Other states have changed their constitutions to put control over the outcome of revenue decisions into the hands of a few instead of the many, and the results haven’t been good.
If you’re tuning in to see The Pam Roach Show on TVW this morning, here are some materials we recommend reading to appreciate the damage and gridlock that supermajority requirements have caused in other states in the Union, notably California, which has previously required a two-thirds vote to pass budgets as well as raise revenue.
- Center on Budget and Policy Priorities: Six Reasons Why Supermajority Requirements to Raise Taxes Are a Bad Idea (February 2012)
- Key excerpt: “An argument often heard in debates over supermajorities is that state taxes should be lower. But there is little evidence that states with such requirements actually have lower taxes.

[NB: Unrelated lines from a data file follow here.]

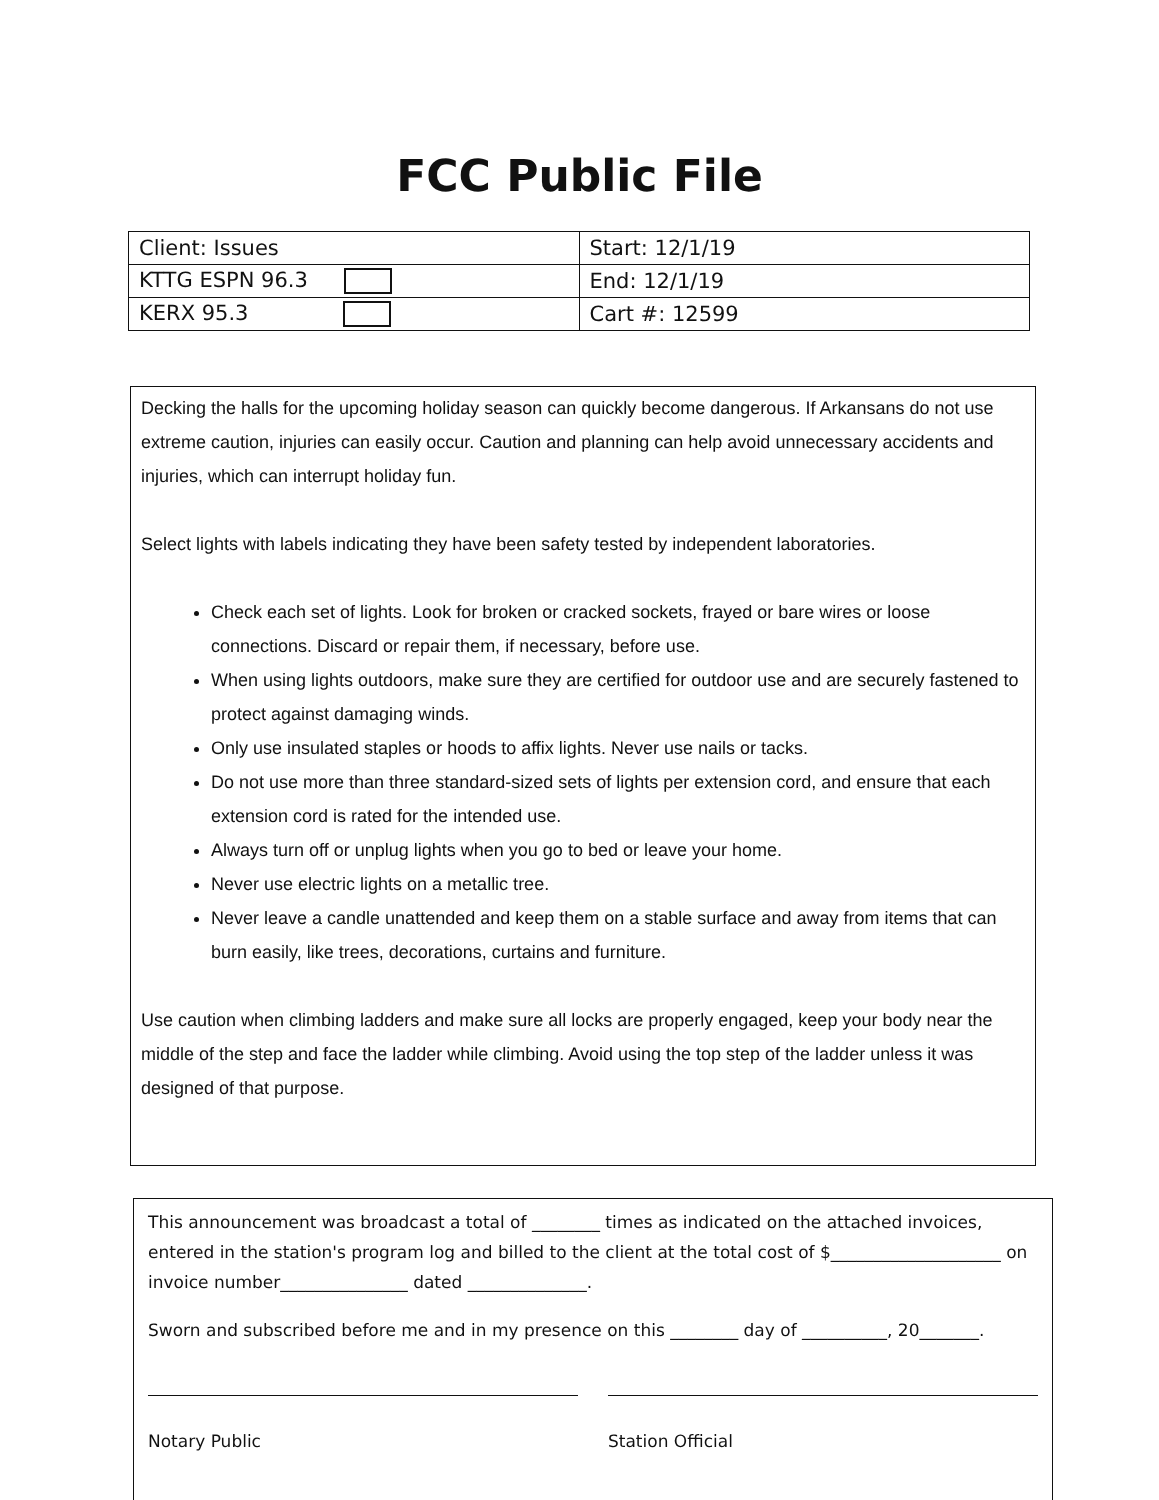FCC Public File
| Client: Issues | Start: 12/1/19 |
| KTTG ESPN 96.3 | End: 12/1/19 |
| KERX 95.3 | Cart #: 12599 |
Decking the halls for the upcoming holiday season can quickly become dangerous. If Arkansans do not use extreme caution, injuries can easily occur. Caution and planning can help avoid unnecessary accidents and injuries, which can interrupt holiday fun.
Select lights with labels indicating they have been safety tested by independent laboratories.
Check each set of lights. Look for broken or cracked sockets, frayed or bare wires or loose connections. Discard or repair them, if necessary, before use.
When using lights outdoors, make sure they are certified for outdoor use and are securely fastened to protect against damaging winds.
Only use insulated staples or hoods to affix lights. Never use nails or tacks.
Do not use more than three standard-sized sets of lights per extension cord, and ensure that each extension cord is rated for the intended use.
Always turn off or unplug lights when you go to bed or leave your home.
Never use electric lights on a metallic tree.
Never leave a candle unattended and keep them on a stable surface and away from items that can burn easily, like trees, decorations, curtains and furniture.
Use caution when climbing ladders and make sure all locks are properly engaged, keep your body near the middle of the step and face the ladder while climbing. Avoid using the top step of the ladder unless it was designed of that purpose.
This announcement was broadcast a total of ________ times as indicated on the attached invoices, entered in the station's program log and billed to the client at the total cost of $____________________ on invoice number_______________ dated ______________.
Sworn and subscribed before me and in my presence on this ________ day of __________, 20_______.
Notary Public Station Official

The average state with a constitutional supermajority rule covering all tax increases has tax levels that are nearly identical to the tax levels in the average other state. Taxes have been flat as a share of personal income in both supermajority and non-supermajority states for the last three decades.”
- PBS: Gridlock Grips California Government (November 2011)
- Key excerpt: “It takes a two-thirds vote in the legislature to raise taxes, and the Republicans (like their counterparts in Washington) would not vote for any such increase. So the governor cut money for schools, universities, health care, social services, parks and practically everything else the state is involved in. This is not good news for those who depend on state aid.”
- State Building & Construction Trades Council of California: That’s Enough Gridlock; Time to End the Two-Thirds Vote Threshold for Tax Measures (February 2013)
- Key Excerpt: “It’s pretty clear that this arbitrary two-thirds requirement is causing great harm throughout California. It is unfair and unjust, it is thwarting the will of the people, and it is harming our quality of life by blocking badly needed improvements for transportation and other infrastructure building.”
- Michigan League for Human Services: Supermajority Proposal: A Super-Bad Idea for Michigan (June 2012)
- Key Excerpt: “Efforts to end ineffective and unfair tax breaks that benefit large, profitable corporations and other special interests would also be subject to the supermajority requirement since they would raise revenue. This would make it much more difficult to eliminate them even if they fail to create jobs. But only a simple majority would be needed to create or expand costly tax loopholes.”
At NPI, we believe majority rule is good for Democrats and Republicans alike. We believe we should learn from the experience of states like California, which have been paralyzed by legislative gridlock due to undemocratic, unwise schemes that allow a submajority to dictate what happens to revenue bills and budgets.
Our state’s founders discussed what the appropriate threshold for passage of bills was when they wrote our Constitution, and they decided, appropriately, that a majority vote was the only standard that made sense. Our tradition of majority rule has served us well since statehood, and we ought to keep it. SJR 8211 should be rejected.